Try it -
Render the entries below as a JSON list of strings, one string per line, skipping blank lines and omitting the pictures.

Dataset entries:

---*---

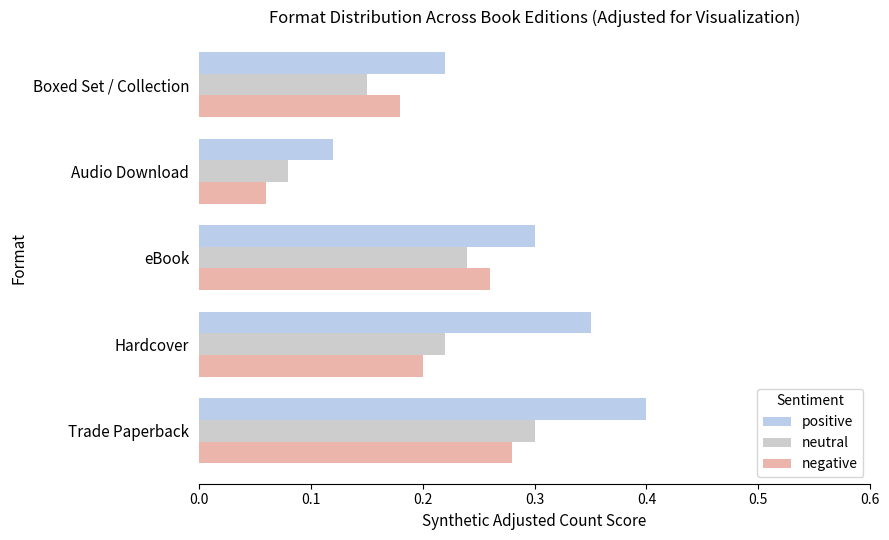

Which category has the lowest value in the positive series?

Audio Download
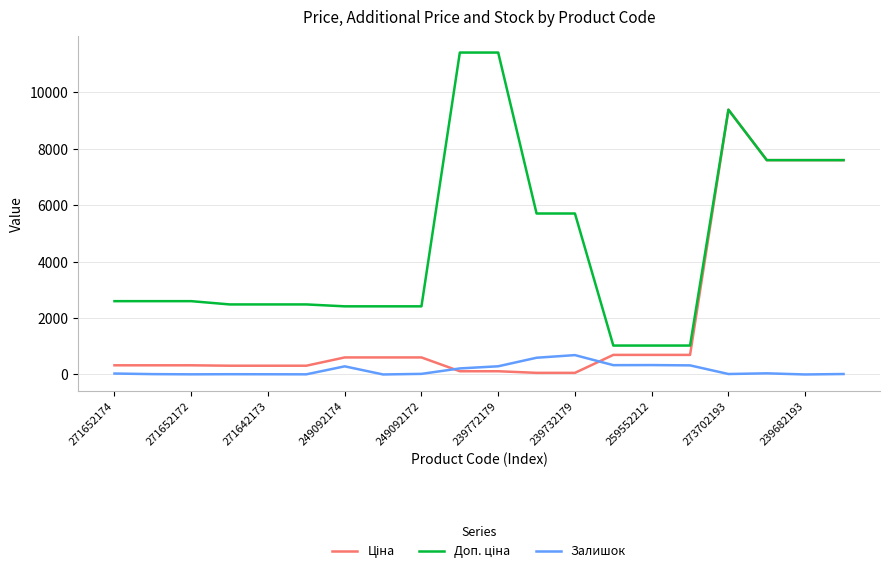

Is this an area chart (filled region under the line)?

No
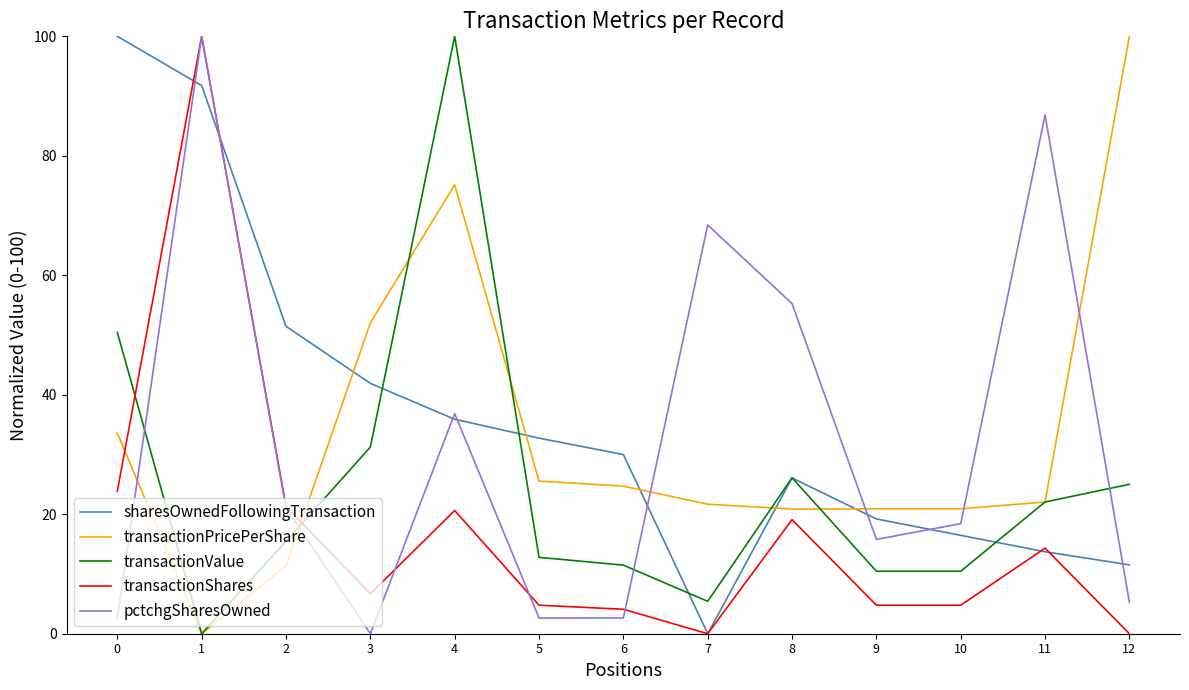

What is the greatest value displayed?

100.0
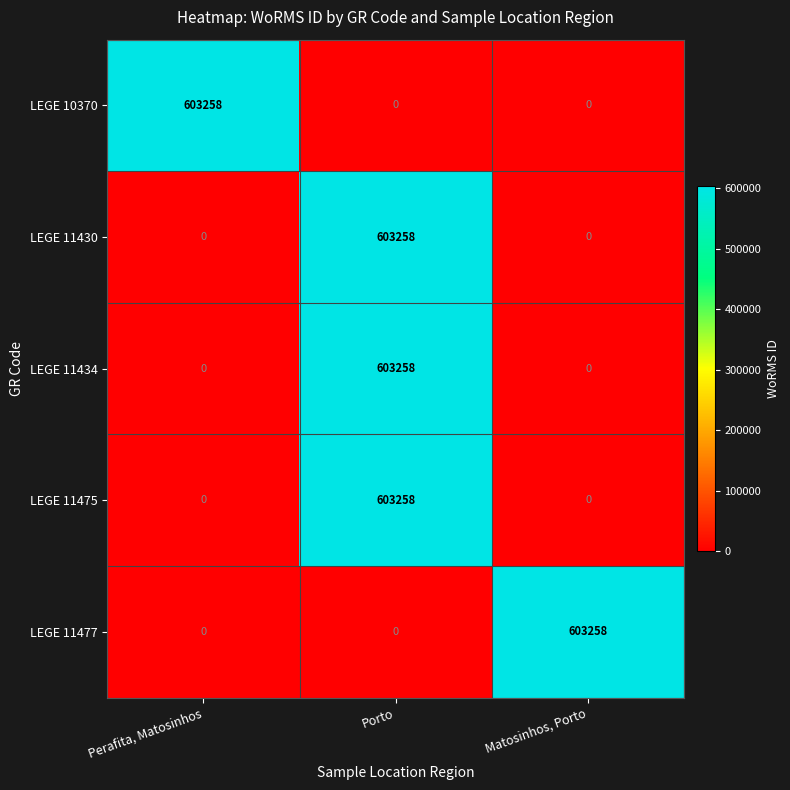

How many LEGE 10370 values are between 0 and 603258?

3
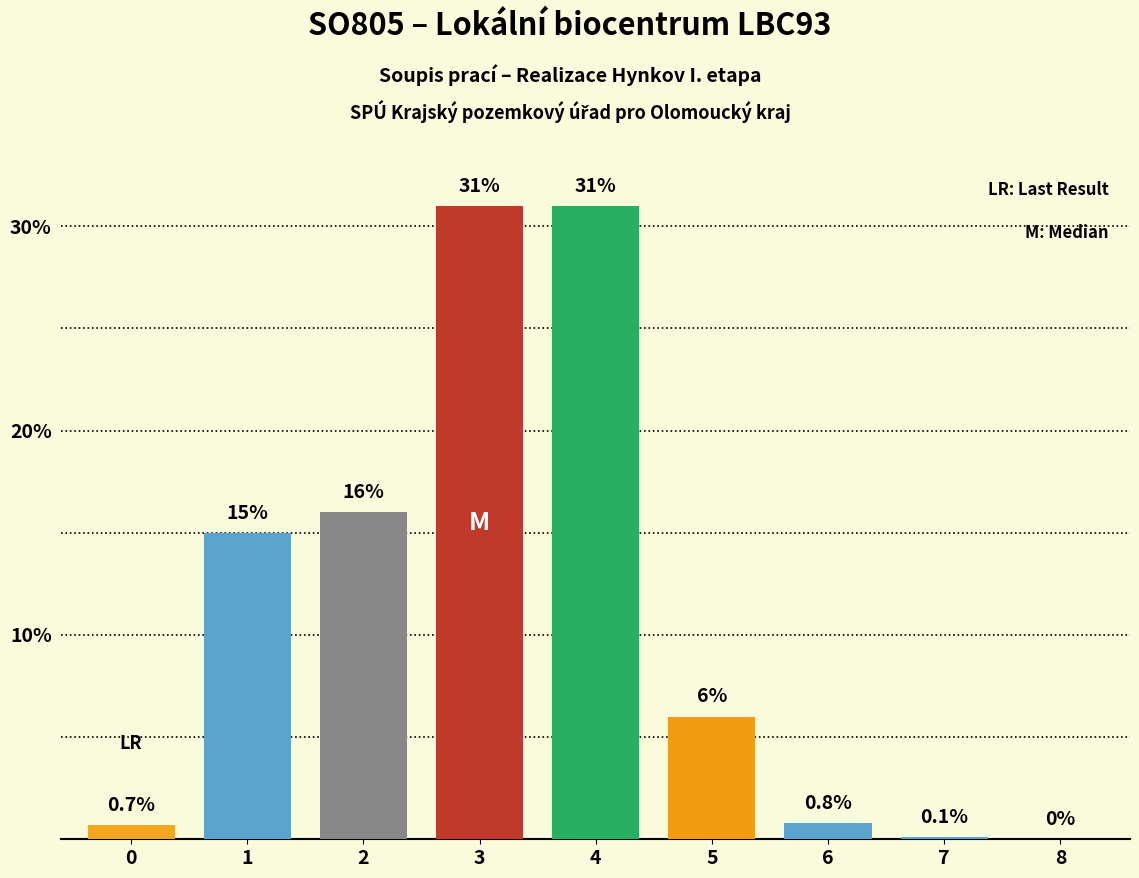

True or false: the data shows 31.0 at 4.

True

---*---

Exercise output -
[
  "Which category has the lowest value in the positive series?",
  "Audio Download",
  "Is this an area chart (filled region under the line)?",
  "No",
  "What is the greatest value displayed?",
  "100.0",
  "How many LEGE 10370 values are between 0 and 603258?",
  "3",
  "True or false: the data shows 31.0 at 4.",
  "True"
]